Jan 052011

The wisdom of The Hall continues to amaze me. For as many knowledgeable individuals who dazzle with their rock knowledge, it is the collective wisdom of our participants that I find most dazzling.

It is in this spirit that I want to allow for further amazement—not only for the people but by the people. I was going to try to turn this into my own original post, maybe even do a few minutes of research on the Web, but then I thought better of it. Instead, I’d like to pose a question to the collective wisdom of The Orockle.

The question I’d like to pose—and one that I hope will inspire other questions we’d like to have asked when we had more time to find the answers ourselves—will follow a little bit of background. Read on, please.

I’m a big fan of The Specials‘ second album, More Specials. I especially like the weird “cocktail ska” songs on that album, like this one, “I Can’t Stand It,” featuring—maybe unfortunately so, if you don’t share my taste for awkward, off-key British girl singing—Rhoda Dakar in, for the most part, a unison duet with equally delightfully awkward and imprecise Terry Hall. My question concerns whatever it is that happens in the final section of the song, beginning at the 3:08 mark of this video. I have a hard enough time grasping the mechanics of harmony singing when two precises vocalists sing together, but when Dakar jumps up to a higher plane than she had in previous, paralell points in the song I’m really confused—and even more delighted. Is she suddenly jumping up to a harmony line and octave higher than the natural harmony where Hall is singing?

This question will likely be a no-brainer for The Orockle, but my hope is that it will inspire others to pose their long-held music-theory mysteries for analysis and discussion. Thank you.

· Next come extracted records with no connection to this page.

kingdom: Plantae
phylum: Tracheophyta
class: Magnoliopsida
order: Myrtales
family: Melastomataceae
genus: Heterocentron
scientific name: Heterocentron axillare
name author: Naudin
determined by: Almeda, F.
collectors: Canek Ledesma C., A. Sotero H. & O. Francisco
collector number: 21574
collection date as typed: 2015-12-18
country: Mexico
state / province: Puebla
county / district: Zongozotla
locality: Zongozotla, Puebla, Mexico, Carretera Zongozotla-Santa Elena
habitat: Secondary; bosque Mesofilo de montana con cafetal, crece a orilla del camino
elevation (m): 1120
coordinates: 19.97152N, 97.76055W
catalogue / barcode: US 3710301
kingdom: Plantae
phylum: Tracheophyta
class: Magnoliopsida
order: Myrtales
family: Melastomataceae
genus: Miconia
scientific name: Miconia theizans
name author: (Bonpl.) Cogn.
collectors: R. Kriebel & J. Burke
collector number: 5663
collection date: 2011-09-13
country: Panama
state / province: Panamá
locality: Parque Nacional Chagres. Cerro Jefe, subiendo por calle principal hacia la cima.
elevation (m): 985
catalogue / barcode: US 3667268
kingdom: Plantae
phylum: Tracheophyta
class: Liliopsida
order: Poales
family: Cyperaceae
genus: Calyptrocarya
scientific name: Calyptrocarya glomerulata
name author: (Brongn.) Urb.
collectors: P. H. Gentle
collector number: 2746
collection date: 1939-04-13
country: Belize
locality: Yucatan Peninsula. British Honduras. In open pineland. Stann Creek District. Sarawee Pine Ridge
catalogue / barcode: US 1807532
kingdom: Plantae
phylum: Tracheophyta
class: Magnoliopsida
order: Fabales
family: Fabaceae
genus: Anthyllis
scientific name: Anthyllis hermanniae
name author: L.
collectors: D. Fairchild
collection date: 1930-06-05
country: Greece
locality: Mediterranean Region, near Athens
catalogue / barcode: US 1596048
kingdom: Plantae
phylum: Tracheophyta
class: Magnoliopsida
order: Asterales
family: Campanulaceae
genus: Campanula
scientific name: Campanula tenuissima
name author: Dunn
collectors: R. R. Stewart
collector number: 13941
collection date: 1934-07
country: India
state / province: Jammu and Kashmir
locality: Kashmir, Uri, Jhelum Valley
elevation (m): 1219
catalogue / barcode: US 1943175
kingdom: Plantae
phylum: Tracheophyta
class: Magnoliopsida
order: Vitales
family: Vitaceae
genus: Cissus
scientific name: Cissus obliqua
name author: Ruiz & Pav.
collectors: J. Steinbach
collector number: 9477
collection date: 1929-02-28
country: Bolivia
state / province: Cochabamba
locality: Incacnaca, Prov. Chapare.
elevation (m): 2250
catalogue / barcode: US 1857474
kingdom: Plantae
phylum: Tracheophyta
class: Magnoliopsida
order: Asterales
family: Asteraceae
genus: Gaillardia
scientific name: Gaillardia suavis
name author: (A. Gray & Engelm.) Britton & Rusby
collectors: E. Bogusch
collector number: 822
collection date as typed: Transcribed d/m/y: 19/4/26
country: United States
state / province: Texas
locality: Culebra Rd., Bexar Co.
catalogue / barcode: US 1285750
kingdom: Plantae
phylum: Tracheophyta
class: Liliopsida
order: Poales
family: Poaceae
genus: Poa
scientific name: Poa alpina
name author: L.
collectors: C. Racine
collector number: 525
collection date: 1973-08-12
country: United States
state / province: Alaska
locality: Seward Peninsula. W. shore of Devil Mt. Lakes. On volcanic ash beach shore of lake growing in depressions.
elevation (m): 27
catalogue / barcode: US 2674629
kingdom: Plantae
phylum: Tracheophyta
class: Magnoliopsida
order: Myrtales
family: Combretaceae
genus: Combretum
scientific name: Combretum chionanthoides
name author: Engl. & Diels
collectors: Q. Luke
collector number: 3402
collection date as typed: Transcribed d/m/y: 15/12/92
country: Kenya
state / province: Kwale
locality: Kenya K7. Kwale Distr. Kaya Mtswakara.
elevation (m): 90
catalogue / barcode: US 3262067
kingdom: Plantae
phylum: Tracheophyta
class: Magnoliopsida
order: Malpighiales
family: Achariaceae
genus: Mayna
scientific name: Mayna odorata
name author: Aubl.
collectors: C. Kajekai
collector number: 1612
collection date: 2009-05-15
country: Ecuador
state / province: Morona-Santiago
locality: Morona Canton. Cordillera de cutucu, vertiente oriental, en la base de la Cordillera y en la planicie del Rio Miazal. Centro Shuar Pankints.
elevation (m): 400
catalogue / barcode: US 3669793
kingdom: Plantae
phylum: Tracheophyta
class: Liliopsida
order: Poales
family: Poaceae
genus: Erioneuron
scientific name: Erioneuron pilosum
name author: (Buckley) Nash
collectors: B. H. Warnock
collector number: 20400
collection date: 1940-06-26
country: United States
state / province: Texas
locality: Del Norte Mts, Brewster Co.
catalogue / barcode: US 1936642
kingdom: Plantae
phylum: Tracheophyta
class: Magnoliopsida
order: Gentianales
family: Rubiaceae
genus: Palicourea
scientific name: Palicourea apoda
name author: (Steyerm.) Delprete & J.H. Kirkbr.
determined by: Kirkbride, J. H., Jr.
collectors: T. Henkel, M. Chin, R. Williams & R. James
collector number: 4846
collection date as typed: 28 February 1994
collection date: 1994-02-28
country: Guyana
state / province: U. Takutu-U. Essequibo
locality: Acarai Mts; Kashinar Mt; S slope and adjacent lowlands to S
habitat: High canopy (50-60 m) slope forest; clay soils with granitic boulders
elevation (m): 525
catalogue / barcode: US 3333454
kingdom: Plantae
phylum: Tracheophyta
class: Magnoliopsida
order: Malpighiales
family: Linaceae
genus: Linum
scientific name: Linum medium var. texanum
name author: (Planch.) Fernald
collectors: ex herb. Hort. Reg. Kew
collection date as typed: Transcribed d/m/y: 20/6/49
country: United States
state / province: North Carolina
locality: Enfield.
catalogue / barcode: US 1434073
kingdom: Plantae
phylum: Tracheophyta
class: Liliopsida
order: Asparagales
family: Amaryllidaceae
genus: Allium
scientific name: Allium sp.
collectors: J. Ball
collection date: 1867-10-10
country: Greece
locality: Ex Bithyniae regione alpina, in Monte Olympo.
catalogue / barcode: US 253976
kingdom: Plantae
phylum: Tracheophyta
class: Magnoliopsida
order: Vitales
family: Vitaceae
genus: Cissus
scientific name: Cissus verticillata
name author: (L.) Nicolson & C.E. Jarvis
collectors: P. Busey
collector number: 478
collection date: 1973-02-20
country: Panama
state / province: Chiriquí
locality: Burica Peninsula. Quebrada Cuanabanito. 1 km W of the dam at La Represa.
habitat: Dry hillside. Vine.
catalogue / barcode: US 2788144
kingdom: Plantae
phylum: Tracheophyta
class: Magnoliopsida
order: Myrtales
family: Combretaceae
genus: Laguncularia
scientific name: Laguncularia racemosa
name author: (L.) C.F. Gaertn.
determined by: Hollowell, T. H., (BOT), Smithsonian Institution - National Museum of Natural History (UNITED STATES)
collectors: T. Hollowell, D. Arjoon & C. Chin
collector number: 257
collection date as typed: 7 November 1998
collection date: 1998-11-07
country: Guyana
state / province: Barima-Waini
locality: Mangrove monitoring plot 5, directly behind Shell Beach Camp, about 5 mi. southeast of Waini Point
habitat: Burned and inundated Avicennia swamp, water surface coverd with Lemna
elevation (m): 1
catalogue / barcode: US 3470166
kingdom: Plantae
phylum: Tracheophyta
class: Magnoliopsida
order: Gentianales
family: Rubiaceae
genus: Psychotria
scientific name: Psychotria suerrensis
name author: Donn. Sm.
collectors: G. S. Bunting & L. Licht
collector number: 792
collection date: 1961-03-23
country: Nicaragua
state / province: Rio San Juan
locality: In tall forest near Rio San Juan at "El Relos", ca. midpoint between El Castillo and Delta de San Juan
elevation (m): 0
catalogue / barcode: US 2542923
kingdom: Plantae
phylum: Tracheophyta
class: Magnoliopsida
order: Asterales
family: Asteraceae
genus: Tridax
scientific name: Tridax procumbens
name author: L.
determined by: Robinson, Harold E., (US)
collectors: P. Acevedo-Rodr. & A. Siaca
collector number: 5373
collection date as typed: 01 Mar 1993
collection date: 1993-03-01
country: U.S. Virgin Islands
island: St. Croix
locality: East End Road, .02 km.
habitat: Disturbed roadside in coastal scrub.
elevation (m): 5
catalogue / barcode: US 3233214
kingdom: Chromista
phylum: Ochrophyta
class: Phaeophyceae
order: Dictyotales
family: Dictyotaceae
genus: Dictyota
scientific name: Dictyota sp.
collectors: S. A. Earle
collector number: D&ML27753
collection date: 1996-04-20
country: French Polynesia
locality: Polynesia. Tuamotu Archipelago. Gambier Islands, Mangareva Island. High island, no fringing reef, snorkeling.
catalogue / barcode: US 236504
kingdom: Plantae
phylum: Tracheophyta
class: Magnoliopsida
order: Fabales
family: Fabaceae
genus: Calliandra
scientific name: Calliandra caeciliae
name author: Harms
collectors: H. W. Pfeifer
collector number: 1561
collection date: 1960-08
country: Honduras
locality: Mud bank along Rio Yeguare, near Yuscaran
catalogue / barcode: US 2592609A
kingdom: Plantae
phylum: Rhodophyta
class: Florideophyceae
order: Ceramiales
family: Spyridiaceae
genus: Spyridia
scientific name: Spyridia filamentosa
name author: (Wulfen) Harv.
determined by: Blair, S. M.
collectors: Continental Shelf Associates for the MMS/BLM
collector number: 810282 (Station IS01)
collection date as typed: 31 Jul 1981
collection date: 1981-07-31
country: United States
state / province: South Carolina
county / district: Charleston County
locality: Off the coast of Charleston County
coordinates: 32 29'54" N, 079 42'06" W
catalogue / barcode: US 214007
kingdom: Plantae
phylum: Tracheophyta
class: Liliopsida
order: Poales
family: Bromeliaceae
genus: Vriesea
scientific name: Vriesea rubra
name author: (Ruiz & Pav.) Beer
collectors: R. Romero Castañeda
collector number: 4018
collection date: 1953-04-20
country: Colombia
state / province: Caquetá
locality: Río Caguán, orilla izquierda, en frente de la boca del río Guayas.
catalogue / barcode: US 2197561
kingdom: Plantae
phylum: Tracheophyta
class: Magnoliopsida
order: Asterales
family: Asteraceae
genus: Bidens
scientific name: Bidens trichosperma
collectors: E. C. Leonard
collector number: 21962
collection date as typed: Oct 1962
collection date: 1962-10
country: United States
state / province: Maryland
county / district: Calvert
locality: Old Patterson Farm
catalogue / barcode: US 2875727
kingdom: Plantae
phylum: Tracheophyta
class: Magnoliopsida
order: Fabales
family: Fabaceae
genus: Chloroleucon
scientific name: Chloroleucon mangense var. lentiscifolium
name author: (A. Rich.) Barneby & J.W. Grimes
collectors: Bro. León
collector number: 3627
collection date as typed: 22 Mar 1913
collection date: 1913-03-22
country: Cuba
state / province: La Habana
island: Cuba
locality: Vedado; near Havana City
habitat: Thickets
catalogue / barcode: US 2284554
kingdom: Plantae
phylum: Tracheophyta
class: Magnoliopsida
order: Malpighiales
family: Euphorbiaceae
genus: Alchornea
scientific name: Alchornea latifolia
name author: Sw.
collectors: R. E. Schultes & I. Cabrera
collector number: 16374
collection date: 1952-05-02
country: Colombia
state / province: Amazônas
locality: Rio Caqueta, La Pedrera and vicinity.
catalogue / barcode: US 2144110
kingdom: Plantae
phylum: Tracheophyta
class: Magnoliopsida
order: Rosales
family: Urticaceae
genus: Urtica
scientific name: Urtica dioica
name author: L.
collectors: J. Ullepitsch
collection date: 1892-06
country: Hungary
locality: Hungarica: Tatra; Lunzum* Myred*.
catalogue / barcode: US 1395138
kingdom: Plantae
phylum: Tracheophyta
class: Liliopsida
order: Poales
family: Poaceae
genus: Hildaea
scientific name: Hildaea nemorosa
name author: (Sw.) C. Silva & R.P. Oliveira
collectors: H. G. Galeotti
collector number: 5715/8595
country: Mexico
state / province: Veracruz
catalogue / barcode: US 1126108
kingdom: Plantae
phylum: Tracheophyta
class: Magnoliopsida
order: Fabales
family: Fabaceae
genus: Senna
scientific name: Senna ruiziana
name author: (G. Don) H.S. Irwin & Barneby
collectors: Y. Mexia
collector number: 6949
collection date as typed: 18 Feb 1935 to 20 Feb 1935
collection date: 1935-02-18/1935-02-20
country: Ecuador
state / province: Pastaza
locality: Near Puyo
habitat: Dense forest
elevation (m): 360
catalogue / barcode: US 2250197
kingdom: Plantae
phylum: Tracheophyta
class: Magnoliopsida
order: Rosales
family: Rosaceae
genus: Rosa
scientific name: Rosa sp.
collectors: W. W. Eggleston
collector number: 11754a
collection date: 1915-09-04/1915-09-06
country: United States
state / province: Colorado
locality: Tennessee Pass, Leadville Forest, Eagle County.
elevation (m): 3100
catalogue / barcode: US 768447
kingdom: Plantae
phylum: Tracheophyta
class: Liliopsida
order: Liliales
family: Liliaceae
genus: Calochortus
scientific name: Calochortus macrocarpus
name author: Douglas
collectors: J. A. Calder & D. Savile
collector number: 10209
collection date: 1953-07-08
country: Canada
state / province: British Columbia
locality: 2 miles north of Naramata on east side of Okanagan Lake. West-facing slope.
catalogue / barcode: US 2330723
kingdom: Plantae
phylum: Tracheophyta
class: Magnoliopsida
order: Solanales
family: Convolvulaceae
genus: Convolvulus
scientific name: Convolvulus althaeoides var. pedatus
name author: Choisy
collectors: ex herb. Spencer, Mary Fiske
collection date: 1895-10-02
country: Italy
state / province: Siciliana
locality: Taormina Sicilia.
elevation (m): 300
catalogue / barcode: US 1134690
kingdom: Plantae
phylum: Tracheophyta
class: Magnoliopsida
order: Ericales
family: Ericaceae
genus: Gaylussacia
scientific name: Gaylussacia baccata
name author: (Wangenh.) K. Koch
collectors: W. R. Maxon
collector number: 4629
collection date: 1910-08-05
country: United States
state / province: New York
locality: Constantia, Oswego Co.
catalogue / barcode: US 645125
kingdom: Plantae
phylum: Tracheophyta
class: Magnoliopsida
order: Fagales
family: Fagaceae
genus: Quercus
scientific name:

  14 Responses to “Consult the Orockle: Rhoda Dakar’s Leap in the Final Segment of The Specials’ “I Can’t Stand It””

  1. cherguevara

    Sounds like she’s just going up a 3rd and singing a parallel line, changing the interval when needed. I think it’s just the looseness of it and the hard panning of the two vocals that make it seem weirder than it really is.

  2. BigSteve

    I agree that it’s a fairly normal harmony line that only sounds unusual because of the perversity of the mix. Also her dramatically wobbly vibrato doesn’t really work that well with Terry Hall’s flat, deadpan vocal style. It might have made more sense to have her sing harmony throughout instead of just that last bit, but nothing about this album makes conventional sense.

    Btw Ms. Dakar was a featured vocalist on this track on the recent (2009) Madness album:


    Notice how she sings in a much lower register now, though still pretty warbly. Also notice that the track fades out with a cheesy drum machine sound vaguely similar to the one on I Can’t Stand It. A nod to their old Two Tone buddies maybe?

  3. Pretty cool, BigSteve. I had no idea she was still around or that Madness was still making records.

  4. cherguevara

    Listen to it in mono, see if it still sounds weird to you. Things that are supposed to be working in harmony, like backing vocals and horn sections, work better in mono. I say this objectively.

  5. Could be, but to me one of the charms of that album is the ridiculously split mix. It’s often like listening to two albums at once. For me, More Specials is one of those albums that pointed the way toward a type of music making that would never be fulfilled.

  6. The voices also sound odd because they are very out of synch, Rhoda consistently ahead of the beat and Terry always on the back end. Are they in unison for the rest of the song except for that one line where Rhoda goes to a minor sounding change?

    I’d need to sit down with an instrument in my hand to check that out.

  7. Yeah, it seems like they’re in unison (albeit shakily) throughout the song until that point.

  8. Remember, in this particular thread, The Orockle welcomes other questions regarding mysterious music-theory occurences. “Bring ’em on,” sayeth The Orockle.

  9. bostonhistorian

    Madness’s “Liberty of Norton Folgate”. album is really good, especially the title track.

  10. cherguevara

    Second chord of “I am the cosmos.” Go.

  11. The tabs say this:


    D to a D with a C# in the bass to an Em. That seems to make sense, but the Big Star guys do have a knack for making their guitars jangle just so. Does anyone know what kind of axes they played in the early days?

  12. cherguevara

    I don’t think that’s right.

    C# E A B E, more like a C#m7 than a D/C#

  13. Could be, cher. I haven’t pulled out my guitar yet. I wonder if HVB knows this one. It’s up one of his stylistic alleys – and he seems to have a much better ear than I do.

  14. cherguevara

    I’ll add that I don’t think I’m right either, that’s why I ask.